- _DATASET RECORDS_:

::::::

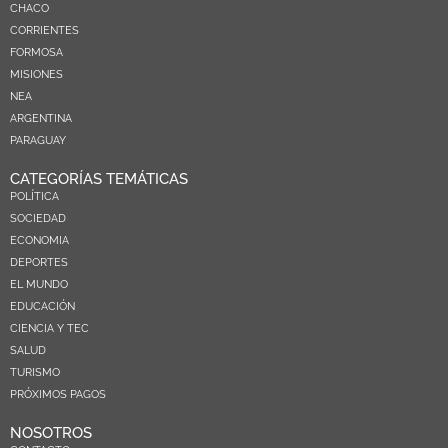
CHACO
CORRIENTES
FORMOSA
MISIONES
NEA
ARGENTINA
PARAGUAY
CATEGORÍAS TEMÁTICAS
POLÍTICA
SOCIEDAD
ECONOMIA
DEPORTES
EL MUNDO
EDUCACIÓN
CIENCIA Y TEC
SALUD
TURISMO
PRÓXIMOS PAGOS
NOSOTROS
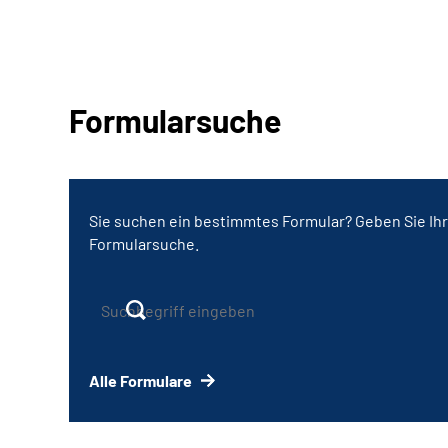
Formularsuche
Sie suchen ein bestimmtes Formular? Geben Sie Ihr
Formularsuche.
Alle Formulare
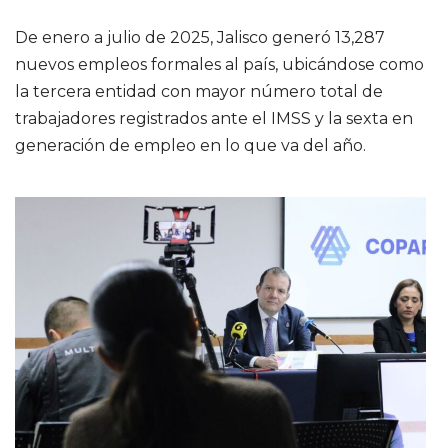
De enero a julio de 2025, Jalisco generó 13,287
nuevos empleos formales al país, ubicándose como
la tercera entidad con mayor número total de
trabajadores registrados ante el IMSS y la sexta en
generación de empleo en lo que va del año.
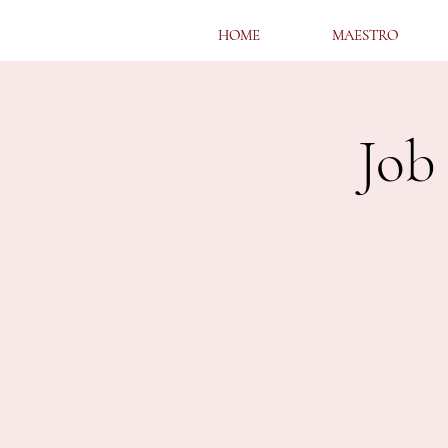
HOME
HOME
MAESTRO
MAESTRO
Jo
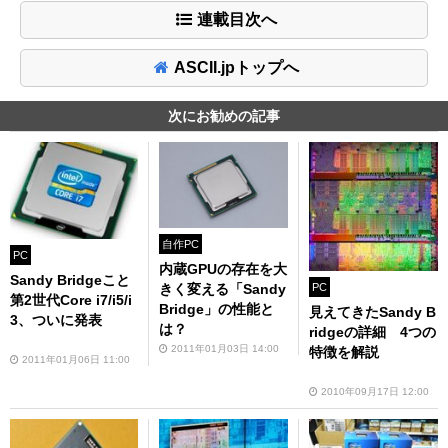
連載目次へ
ASCII.jpトップへ
次にお勧めの記事
自作PC
PC
内蔵GPUの存在を大
Sandy Bridgeこと
きく変える「Sandy
PC
第2世代Core i7/i5/i
Bridge」の性能と
見えてきたSandy B
3、ついに発表
は？
ridgeの詳細 4つの
2011年01月03日 14:00
特徴を解説
2011年01月06日 11:00
2010年09月17日 12:00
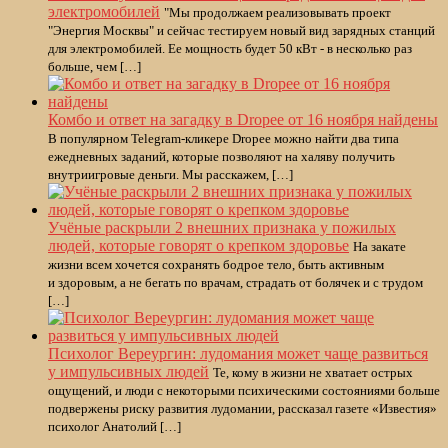
электромобилей
"Мы продолжаем реализовывать проект
"Энергия Москвы" и сейчас тестируем новый вид зарядных станций
для электромобилей. Ее мощность будет 50 кВт - в несколько раз
больше, чем […]
Комбо и ответ на загадку в Dropee от 16 ноября найдены
В популярном Telegram-кликере Dropee можно найти два типа
ежедневных заданий, которые позволяют на халяву получить
внутриигровые деньги. Мы расскажем, […]
Учёные раскрыли 2 внешних признака у пожилых
людей, которые говорят о крепком здоровье
На закате
жизни всем хочется сохранять бодрое тело, быть активным
и здоровым, а не бегать по врачам, страдать от болячек и с трудом
[…]
Психолог Вереургин: лудомания может чаще развиться
у импульсивных людей
Те, кому в жизни не хватает острых
ощущений, и люди с некоторыми психическими состояниями больше
подвержены риску развития лудомании, рассказал газете «Известия»
психолог Анатолий […]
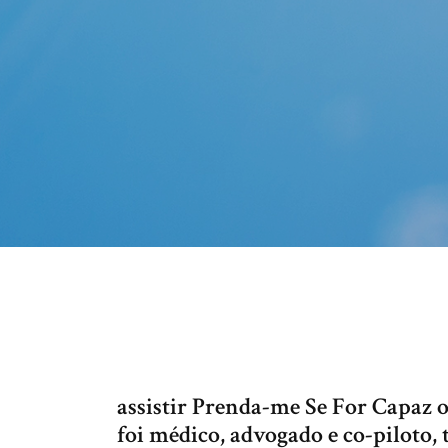
assistir Prenda-me Se For Capaz 
foi médico, advogado e co-piloto,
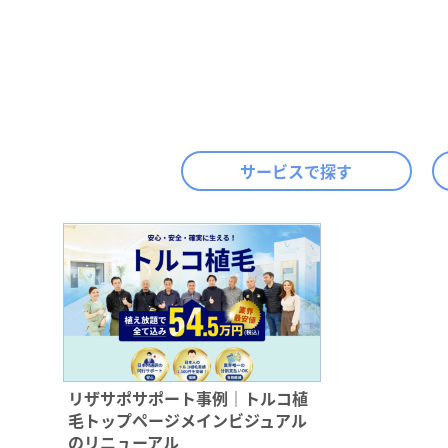
サービスで探す
リザサポサポート事例｜トルコ植
毛トップページメインビジュアル
のリニューアル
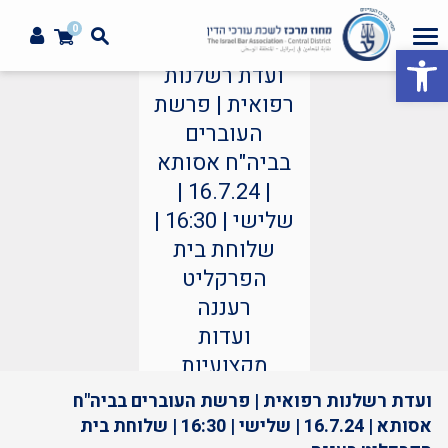
0
פתח סרגל נגישות
ועדת רשלנות
רפואית | פרשת
העוברים
בביה"ח אסותא
| 16.7.24 |
שלישי | 16:30 |
שלוחת בית
הפרקליט
רעננה
ועדות
מקצועיות
ועדת רשלנות רפואית | פרשת העוברים בביה"ח
אסותא | 16.7.24 | שלישי | 16:30 | שלוחת בית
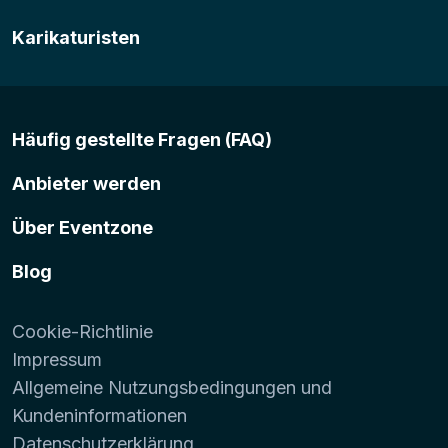
Karikaturisten
Häufig gestellte Fragen (FAQ)
Anbieter werden
Über Eventzone
Blog
Cookie-Richtlinie
Impressum
Allgemeine Nutzungsbedingungen und
Kundeninformationen
Datenschutzerklärung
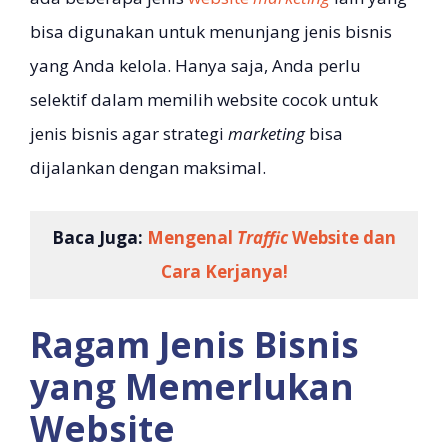
bisa digunakan untuk menunjang jenis bisnis
yang Anda kelola. Hanya saja, Anda perlu
selektif dalam memilih website cocok untuk
jenis bisnis agar strategi
marketing
bisa
dijalankan dengan maksimal.
Baca Juga:
Mengenal
Traffic
Website dan
Cara Kerjanya!
Ragam Jenis Bisnis
yang Memerlukan
Website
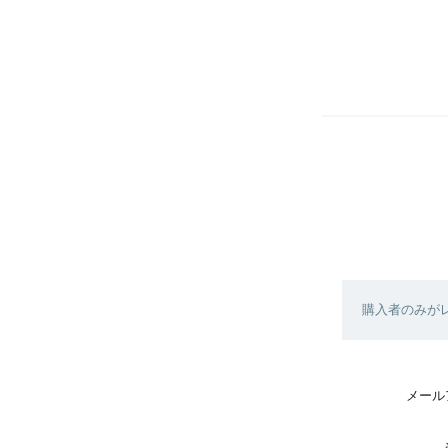
購入者のみが
メール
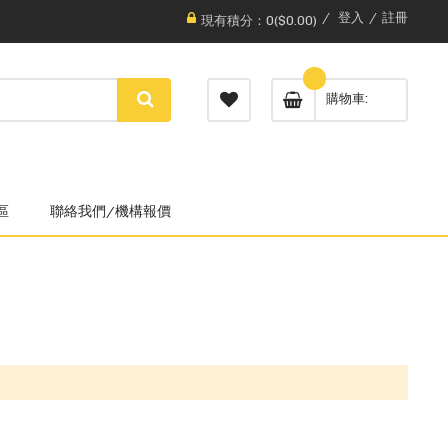
登入
註冊
現有積分：0($0.00)
購物車
區
聯絡我們/機構報價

::::::

- _WHAT IS BEING ASKED_: Extract the run of lines beginning with the line that holds "פתח סרגל נגישות" and ending at the last line of the data, inclusive. Exclude any pictures from the copy.

- _SOLUTION TO THIS PROBLEM_:
פתח סרגל נגישות
ועדת רשלנות
רפואית | פרשת
העוברים
בביה"ח אסותא
| 16.7.24 |
שלישי | 16:30 |
שלוחת בית
הפרקליט
רעננה
ועדות
מקצועיות
ועדת רשלנות רפואית | פרשת העוברים בביה"ח
אסותא | 16.7.24 | שלישי | 16:30 | שלוחת בית
Karikaturisten
Häufig gestellte Fragen (FAQ)
Anbieter werden
Über Eventzone
Blog
Cookie-Richtlinie
Impressum
Allgemeine Nutzungsbedingungen und
Kundeninformationen
Datenschutzerklärung
bisa digunakan untuk menunjang jenis bisnis
yang Anda kelola. Hanya saja, Anda perlu
selektif dalam memilih website cocok untuk
jenis bisnis agar strategi
marketing
bisa
dijalankan dengan maksimal.
Baca Juga:
Mengenal
Traffic
Website dan
Cara Kerjanya!
Ragam Jenis Bisnis
yang Memerlukan
Website
購入者のみが
メール
登入
註冊
現有積分：0($0.00)
購物車
區
聯絡我們/機構報價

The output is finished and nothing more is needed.